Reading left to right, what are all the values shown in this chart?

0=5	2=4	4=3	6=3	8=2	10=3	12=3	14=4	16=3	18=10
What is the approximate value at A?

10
____________________
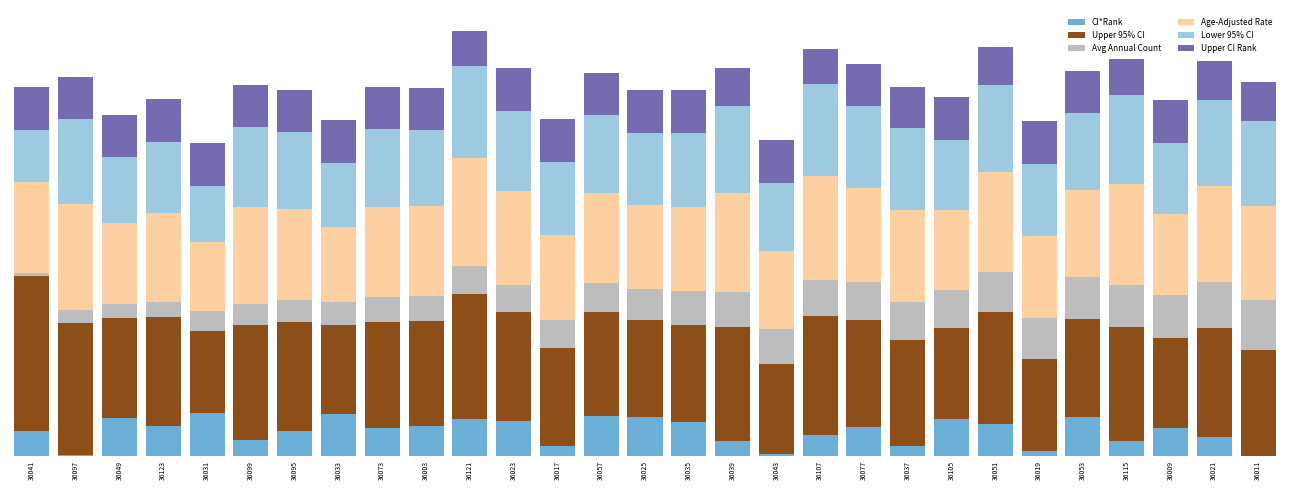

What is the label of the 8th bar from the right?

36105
____________________
■ **Objetivo del ejercicio**:
Recopila y copia cada línea del listado anterior que contenga la palabra "right".

■ **Resultado de la tarea**:
Reading left to right, what are all the values shown in this chart?
What is the label of the 8th bar from the right?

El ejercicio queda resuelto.